### What needs to be done
A single number is the required answer: the count of lines in the listing below that hold the string "Delete".

### Data section
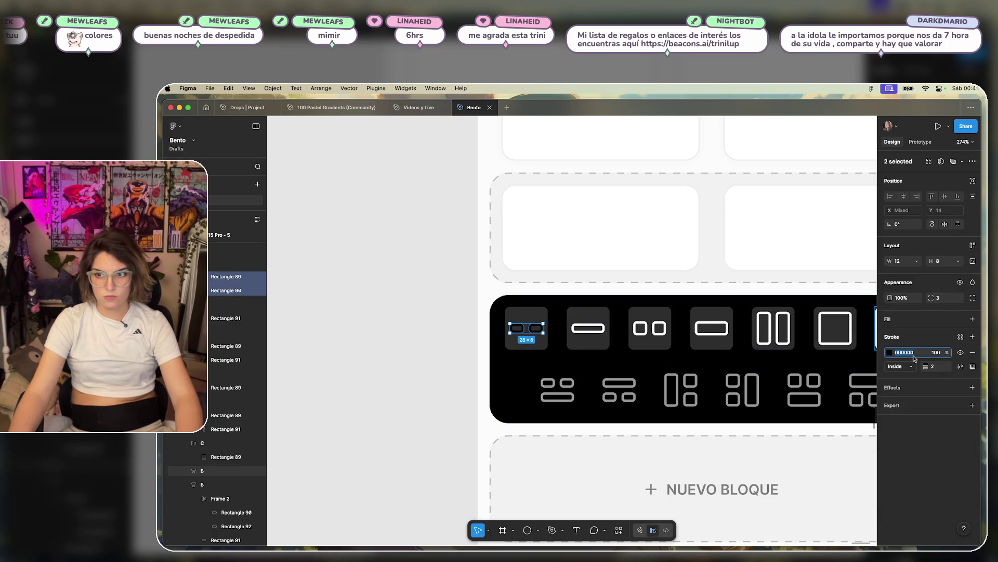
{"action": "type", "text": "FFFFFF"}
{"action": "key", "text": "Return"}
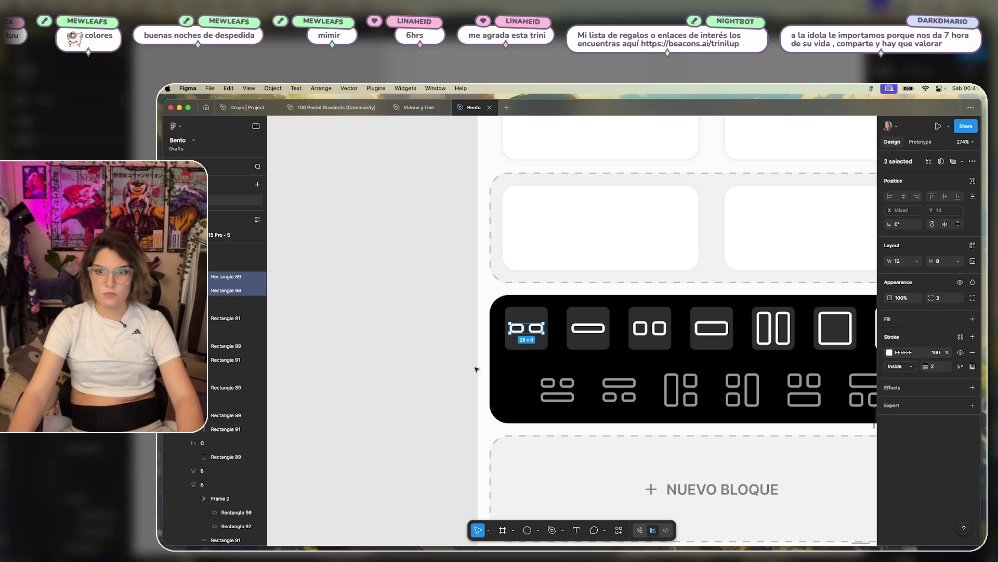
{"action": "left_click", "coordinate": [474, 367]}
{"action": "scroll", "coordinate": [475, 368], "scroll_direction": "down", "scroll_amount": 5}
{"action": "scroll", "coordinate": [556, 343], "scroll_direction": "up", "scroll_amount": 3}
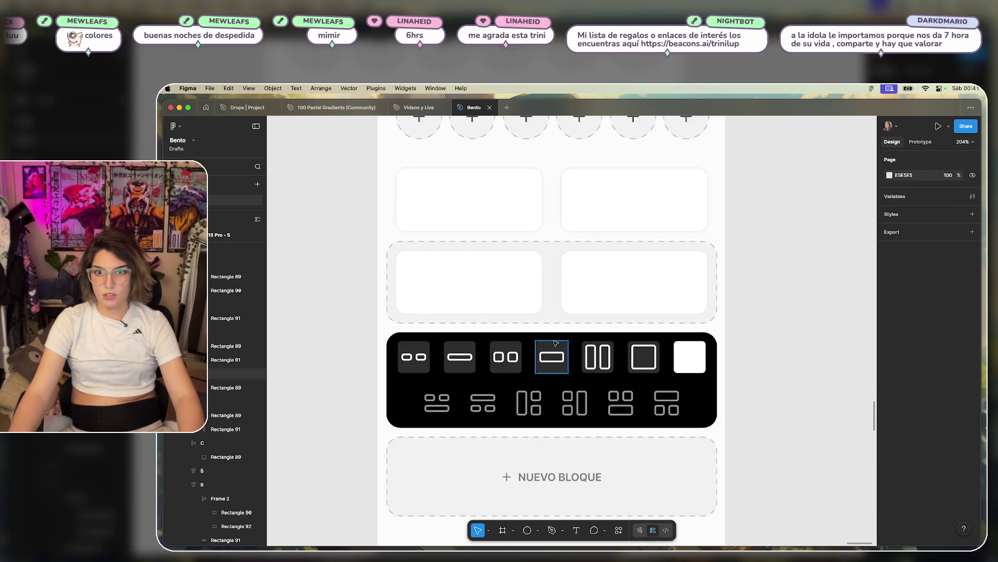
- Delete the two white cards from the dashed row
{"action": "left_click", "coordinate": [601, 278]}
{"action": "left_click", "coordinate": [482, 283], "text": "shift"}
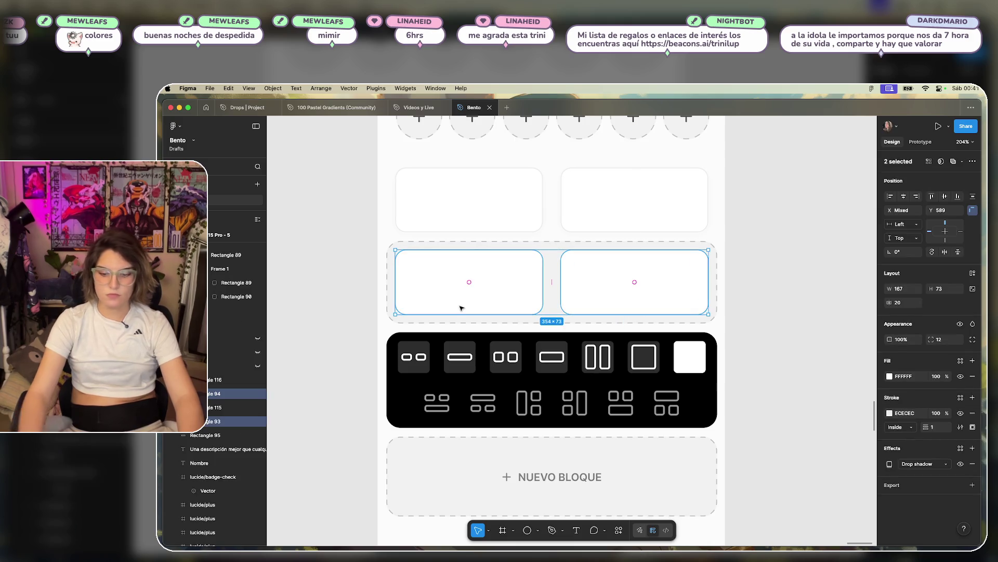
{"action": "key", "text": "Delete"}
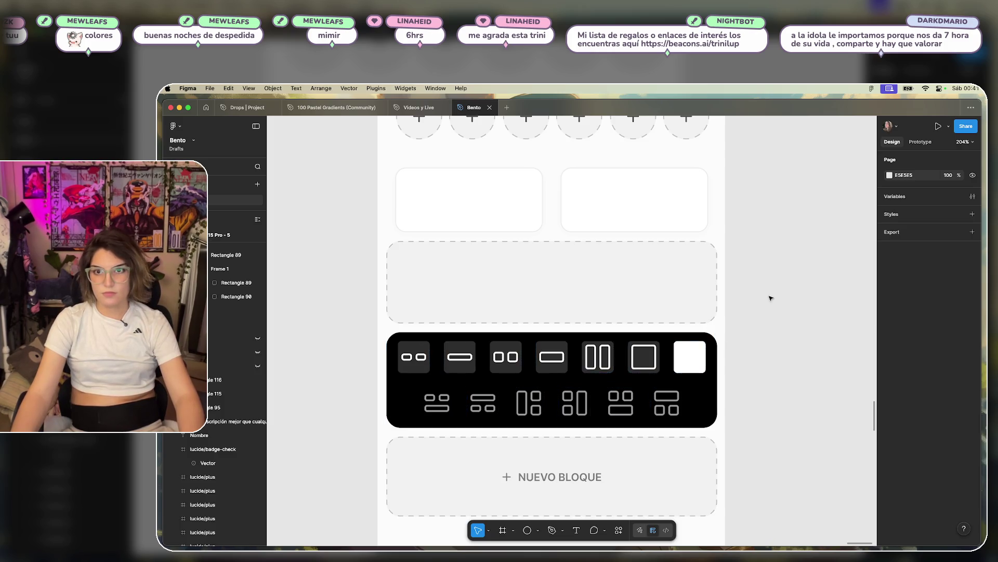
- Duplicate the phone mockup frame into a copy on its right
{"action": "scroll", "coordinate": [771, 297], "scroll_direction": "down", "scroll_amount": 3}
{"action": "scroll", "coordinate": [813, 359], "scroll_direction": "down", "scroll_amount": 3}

### Exercise answer
2